In her final academic year as dean, MacCorquodale says she earned just under $163,000 while the average male dean at UA made approximately $320,000 that year.

When she was forced to vacate her role as dean in 2016, MacCorquodale was replaced by a younger and less experienced male interim dean who was offered a full-time salary of $275,000 — an amount that exceeded by more than $100,000 the amount she made in her final academic year, according to the complaint.

Similarly, the male who the university chose to fill the position on a non-interim basis similarly was given a salary of about $70,000 more than MacCorquodale made in her last year, the complaint said.

Moreover, MacCorquodale claimed that Dr. Andrew Comrie, the school’s provost since 2012, retaliated against her when he moved in 2015 to oust her from her dean position a year before her term expired, which was when the parties had purportedly agreed that she would step down.

But besides the actions it took against her, MacCorquodale alleged that pay discrimination is “part of a broader pattern of discrimination against female deans” at the school, adding that female deans have been subjected to sexist comments from Comrie and that they often had their contributions overlooked.

Those comments included telling one female dean that she should wear skirts more often, and another that she had a “Hillary Clinton complex,” according to the complaint, which added that at least one female dean quit “at least in part to escape [his] discriminatory misconduct.”

“The university’s leadership, and Provost Comrie in particular, has perpetuated a culture that marginalizes, demeans, and undervalues women,” MacCorquodale’s complaint said. “The university has discriminated against women by allowing its predominantly male leadership to favor men overtly in pay and subjecting women to differential treatment.”
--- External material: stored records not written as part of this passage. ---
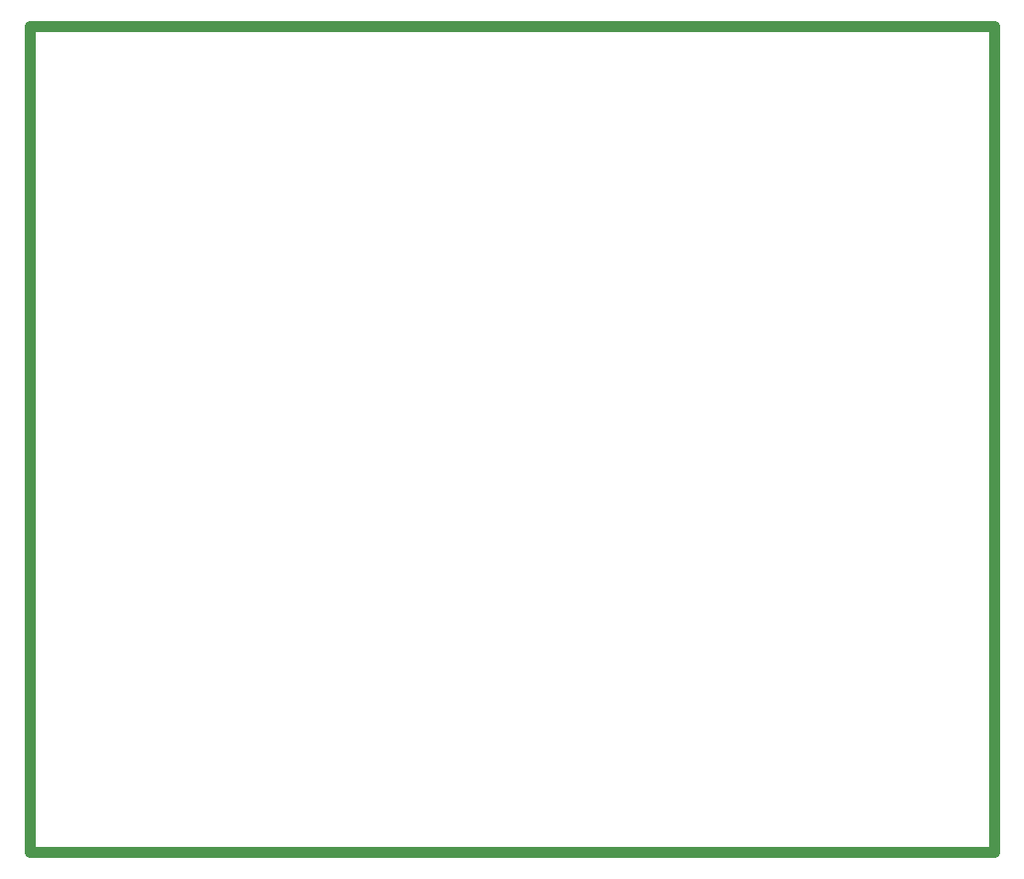
<source format=gbp>
G04 Layer_Color=128*
%FSLAX25Y25*%
%MOIN*%
G70*
G01*
G75*
%ADD41C,0.04000*%
D41*
X0Y0D02*
X288500D01*
X0Y300500D02*
X288500D01*
X0Y0D02*
Y300500D01*
X288500Y0D02*
X350500D01*
Y300500D01*
X288500D02*
X350500D01*
M02*

</source>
James E. Richardson of Sanford Heisler Sharp LLP, one of the attorneys for the plaintiff who studied under MacCorquodale as an undergraduate, said in a statement that she “is a tremendous asset not just to the university but to the people of Arizona, and it is disheartening that the university has taken advantage of her unwavering dedication.”

“The university has long been governed by a ‘good old boys’ club’ that keeps women out of academic leadership positions; for those few women who do make it into positions like deanships, that same club ensures that those women are paid less and made to feel devalued and unwanted,” Richardson said.

A representative for the University of Arizona was not immediately available for comment.

The plaintiffs are represented by David Sanford, Andrew Melzer and James E. Richardson of Sanford Heisler Sharp LLP as well as Merle Joy Turchik of Turchik Law Firm PC.

Counsel information for the Arizona Board of Regents was not immediately available.

The case is Patricia MacCorquodale et al. v. Arizona Board of Regents, in the U.S. District Court for the District of Arizona. The case number was not immediately available.